> _Direction_: Rewrite these rows, substituting "renglones" for every "filas" and leaving everything else unchanged.

> _Given entries_:
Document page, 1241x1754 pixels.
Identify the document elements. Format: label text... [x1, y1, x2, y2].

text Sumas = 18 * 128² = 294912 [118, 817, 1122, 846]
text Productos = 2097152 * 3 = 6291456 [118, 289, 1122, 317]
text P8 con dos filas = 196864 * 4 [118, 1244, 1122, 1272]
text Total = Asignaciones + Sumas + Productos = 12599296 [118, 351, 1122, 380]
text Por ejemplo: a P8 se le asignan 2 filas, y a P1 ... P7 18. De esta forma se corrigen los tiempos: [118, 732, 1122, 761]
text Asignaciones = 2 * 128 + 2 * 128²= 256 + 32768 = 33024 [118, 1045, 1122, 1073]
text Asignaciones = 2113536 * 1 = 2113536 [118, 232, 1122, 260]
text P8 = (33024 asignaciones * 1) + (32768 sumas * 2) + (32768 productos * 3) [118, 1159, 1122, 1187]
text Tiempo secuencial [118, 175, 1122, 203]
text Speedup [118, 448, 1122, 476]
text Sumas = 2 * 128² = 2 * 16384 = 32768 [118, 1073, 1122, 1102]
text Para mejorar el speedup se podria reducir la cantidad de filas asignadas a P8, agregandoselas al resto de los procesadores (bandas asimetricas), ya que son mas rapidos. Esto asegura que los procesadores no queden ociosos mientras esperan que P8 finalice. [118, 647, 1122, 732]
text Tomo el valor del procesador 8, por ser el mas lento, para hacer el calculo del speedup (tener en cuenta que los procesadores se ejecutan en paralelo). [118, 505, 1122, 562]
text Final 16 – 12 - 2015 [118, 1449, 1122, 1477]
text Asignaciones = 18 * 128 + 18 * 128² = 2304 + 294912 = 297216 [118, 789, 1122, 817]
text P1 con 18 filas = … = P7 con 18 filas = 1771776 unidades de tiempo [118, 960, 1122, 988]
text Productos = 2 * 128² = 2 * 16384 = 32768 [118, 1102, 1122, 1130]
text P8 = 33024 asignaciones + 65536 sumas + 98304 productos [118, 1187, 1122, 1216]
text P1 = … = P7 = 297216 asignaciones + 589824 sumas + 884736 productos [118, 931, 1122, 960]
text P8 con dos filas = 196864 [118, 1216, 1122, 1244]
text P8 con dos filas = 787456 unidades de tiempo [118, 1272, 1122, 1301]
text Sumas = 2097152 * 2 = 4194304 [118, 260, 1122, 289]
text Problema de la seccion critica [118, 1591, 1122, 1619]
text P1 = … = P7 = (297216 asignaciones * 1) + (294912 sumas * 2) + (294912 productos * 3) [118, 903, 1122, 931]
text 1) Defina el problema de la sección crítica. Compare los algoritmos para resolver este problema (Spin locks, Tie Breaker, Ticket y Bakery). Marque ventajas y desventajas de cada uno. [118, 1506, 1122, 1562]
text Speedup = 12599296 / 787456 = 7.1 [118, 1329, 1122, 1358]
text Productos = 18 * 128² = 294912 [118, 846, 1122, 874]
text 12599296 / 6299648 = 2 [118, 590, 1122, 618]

> _Response to this exercise_:
Document page, 1241x1754 pixels.
Identify the document elements. Format: label text... [x1, y1, x2, y2].

text Sumas = 18 * 128² = 294912 [118, 817, 1122, 846]
text Productos = 2097152 * 3 = 6291456 [118, 289, 1122, 317]
text P8 con dos renglones = 196864 * 4 [118, 1244, 1122, 1272]
text Total = Asignaciones + Sumas + Productos = 12599296 [118, 351, 1122, 380]
text Por ejemplo: a P8 se le asignan 2 renglones, y a P1 ... P7 18. De esta forma se corrigen los tiempos: [118, 732, 1122, 761]
text Asignaciones = 2 * 128 + 2 * 128²= 256 + 32768 = 33024 [118, 1045, 1122, 1073]
text Asignaciones = 2113536 * 1 = 2113536 [118, 232, 1122, 260]
text P8 = (33024 asignaciones * 1) + (32768 sumas * 2) + (32768 productos * 3) [118, 1159, 1122, 1187]
text Tiempo secuencial [118, 175, 1122, 203]
text Speedup [118, 448, 1122, 476]
text Sumas = 2 * 128² = 2 * 16384 = 32768 [118, 1073, 1122, 1102]
text Para mejorar el speedup se podria reducir la cantidad de renglones asignadas a P8, agregandoselas al resto de los procesadores (bandas asimetricas), ya que son mas rapidos. Esto asegura que los procesadores no queden ociosos mientras esperan que P8 finalice. [118, 647, 1122, 732]
text Tomo el valor del procesador 8, por ser el mas lento, para hacer el calculo del speedup (tener en cuenta que los procesadores se ejecutan en paralelo). [118, 505, 1122, 562]
text Final 16 – 12 - 2015 [118, 1449, 1122, 1477]
text Asignaciones = 18 * 128 + 18 * 128² = 2304 + 294912 = 297216 [118, 789, 1122, 817]
text P1 con 18 renglones = … = P7 con 18 renglones = 1771776 unidades de tiempo [118, 960, 1122, 988]
text Productos = 2 * 128² = 2 * 16384 = 32768 [118, 1102, 1122, 1130]
text P8 = 33024 asignaciones + 65536 sumas + 98304 productos [118, 1187, 1122, 1216]
text P1 = … = P7 = 297216 asignaciones + 589824 sumas + 884736 productos [118, 931, 1122, 960]
text P8 con dos renglones = 196864 [118, 1216, 1122, 1244]
text P8 con dos renglones = 787456 unidades de tiempo [118, 1272, 1122, 1301]
text Sumas = 2097152 * 2 = 4194304 [118, 260, 1122, 289]
text Problema de la seccion critica [118, 1591, 1122, 1619]
text P1 = … = P7 = (297216 asignaciones * 1) + (294912 sumas * 2) + (294912 productos * 3) [118, 903, 1122, 931]
text 1) Defina el problema de la sección crítica. Compare los algoritmos para resolver este problema (Spin locks, Tie Breaker, Ticket y Bakery). Marque ventajas y desventajas de cada uno. [118, 1506, 1122, 1562]
text Speedup = 12599296 / 787456 = 7.1 [118, 1329, 1122, 1358]
text Productos = 18 * 128² = 294912 [118, 846, 1122, 874]
text 12599296 / 6299648 = 2 [118, 590, 1122, 618]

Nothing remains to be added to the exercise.